Page MenuHomePhabricator

Use CORS for cross domain login
Closed, DeclinedPublic

Description

See the example in the URL. Implementing this would make it work for Safari and other browsers that have strict origin restrictions on cookies.


Version: unspecified
Severity: enhancement
URL: https://developer.mozilla.org/En/HTTP_access_control#Requests_with_credentials
See Also:
https://bugzilla.wikimedia.org/show_bug.cgi?id=28700

Details

Reference
bz20298

Event Timeline

bzimport raised the priority of this task from to Medium.Nov 21 2014, 10:53 PM
bzimport set Reference to bz20298.
bzimport added a subscriber: Unknown Object (MLST).

Bug 20251 could also be fixed by implementing this.

The term "CORS" doesn't appear on the referenced page; can you maybe clarify? :)

(In reply to comment #2)

The term "CORS" doesn't appear on the referenced page; can you maybe clarify?
:)

See also r54127

Created attachment 7607
patch for cross domain central auth

I have no testing environment for this, but I suppose this patch could do the trick.

attachment xsscentralauth.patch ignored as obsolete

We could also use wgCentralAuthAutoLoginWikis of course instead of wgCentralAuthCrossSiteDomains.. Not really sure on that one...

Created attachment 7608
patch for cross domain central auth v2

Corrected syntax error in the patch.

Attached:

For me Internet Explorer 8 does not work properly, other users reported problems with Opera:

You are not logged in despite checking "globally login"-box when logging in de.wikipedia.org and then going to commons.wikimedia.org. But on en.wikipedia.org you are logged-in.

It is just confusing for the user if it is said "login sucessful" but it is actually not.

(In reply to comment #9)

For me Internet Explorer 8 does not work properly, other users reported
problems with Opera:

You are not logged in despite checking "globally login"-box when logging in
de.wikipedia.org and then going to commons.wikimedia.org. But on
en.wikipedia.org you are logged-in.

It is just confusing for the user if it is said "login sucessful" but it is
actually not.

Is this a problem with this patch, or a problem you're experiencing on the live site right now? If the latter, you're commenting on the wrong bug.

(In reply to comment #10)

Is this a problem with this patch, or a problem you're experiencing on the live
site right now? If the latter, you're commenting on the wrong bug.

Never mind, I didn't read comment #0 properly. Strict origin restrictions on cookies break the auto login feature.

(In reply to comment #5)

Created attachment 7607 [details]
patch for cross domain central auth

I have no testing environment for this, but I suppose this patch could do the
trick.

Looks good to me. We have a similar CORS implementation in the API that suffers from caching issues, but since Special:Autologin isn't cached we should be good here.

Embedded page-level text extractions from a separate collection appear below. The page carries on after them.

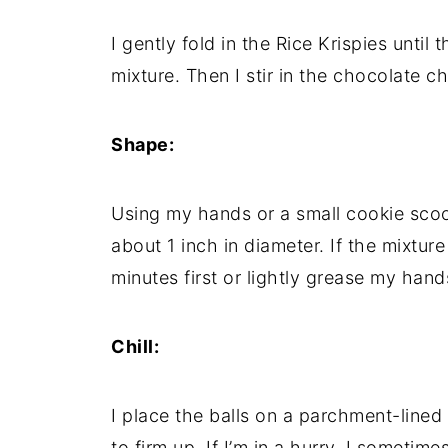
I gently fold in the Rice Krispies unti
mixture. Then I stir in the chocolate c
Shape:
Using my hands or a small cookie scoop,
about 1 inch in diameter. If the mixture f
minutes first or lightly grease my hand
Chill:
I place the balls on a parchment-lined
to firm up. If I’m in a hurry, I sometim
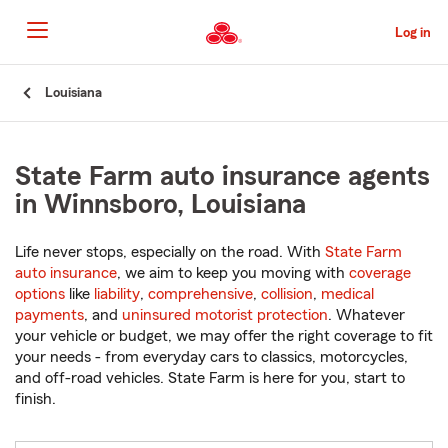
Skip
to
Log in
Main
Content
Start
Louisiana
Of
Main
Content
State Farm auto insurance agents
in Winnsboro, Louisiana
Life never stops, especially on the road. With
State Farm
auto insurance
, we aim to keep you moving with
coverage
options
like
liability
,
comprehensive
,
collision
,
medical
payments
, and
uninsured motorist protection
. Whatever
your vehicle or budget, we may offer the right coverage to fit
your needs - from everyday cars to classics, motorcycles,
and off-road vehicles. State Farm is here for you, start to
finish.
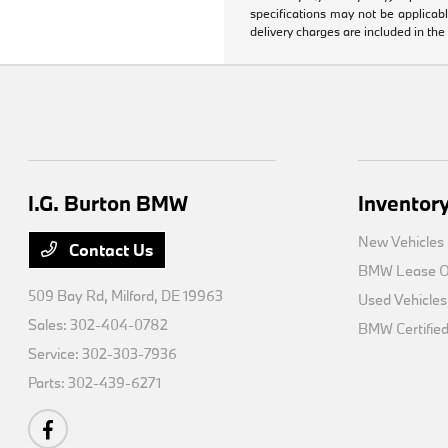
specifications may not be applicabl
delivery charges are included in the
I.G. Burton BMW
Inventor
New Vehicles
Contact Us
BMW Lease Of
509 Bay Rd,
Milford, DE 19963
Used Vehicles
Sales:
302-404-0782
BMW Certifie
Service:
302-303-7936
Parts:
302-439-6271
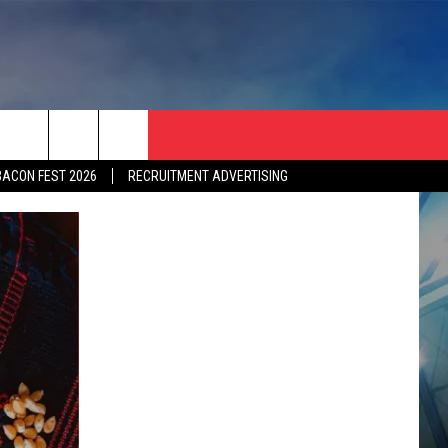
BACON FEST 2026
RECRUITMENT ADVERTISING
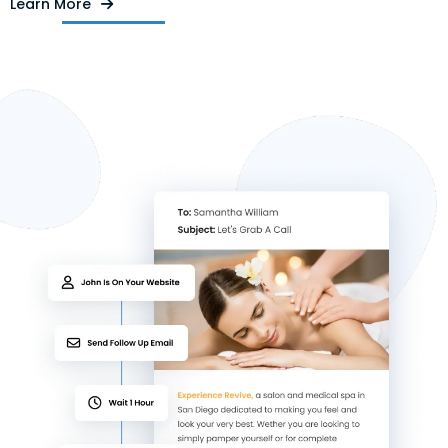
Learn More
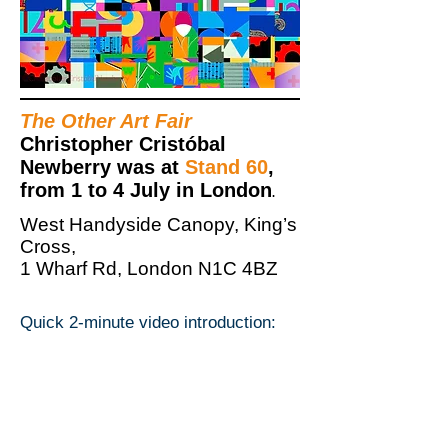
The Other Art Fair
Christopher Cristóbal
Newberry was at
Stand 60
,
from 1 to 4 July in London
.
West Handyside Canopy, King’s
Cross,
1 Wharf Rd, London N1C 4BZ
Quick 2-minute video introduction:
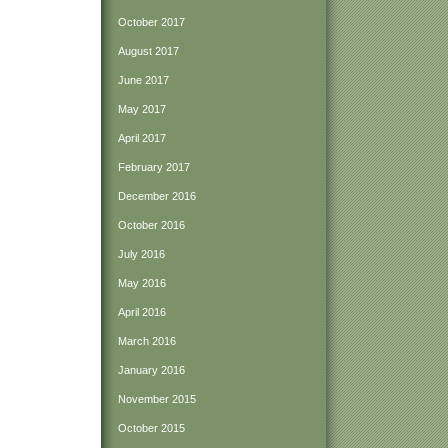
October 2017
August 2017
June 2017
May 2017
April 2017
February 2017
December 2016
October 2016
July 2016
May 2016
April 2016
March 2016
January 2016
November 2015
October 2015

attachment xsscentralauth.patch ignored as obsolete

What shall we do with this one then ? I had all but forgotten about it. I guess we might want to reuse some of the concepts added to the CORS Api implementation now. at least in terms of syntax for the config option ?

I think this is no longer useful. cookie accept rules have been so far tweaked now, that not even withCredentials will let you bypass. if you have don't accept from 3rd parties enabled (or safari's don't accept from unknown 3rd parties), the cookie information is simply ignored by the browsers.

On safari, when you have visited before, it works, but it works just as well with the cookies of the images, so no added benefit.

I'm closing this wontfix.

bug 46901 and specifically sul2 are now the focus to address the problem that this solution was attempting to solve.

MarcoAurelio raised the priority of this task from Medium to High.May 5 2015, 6:14 PM
MarcoAurelio moved this task from Incoming to Done on the MediaWiki-extensions-CentralAuth board.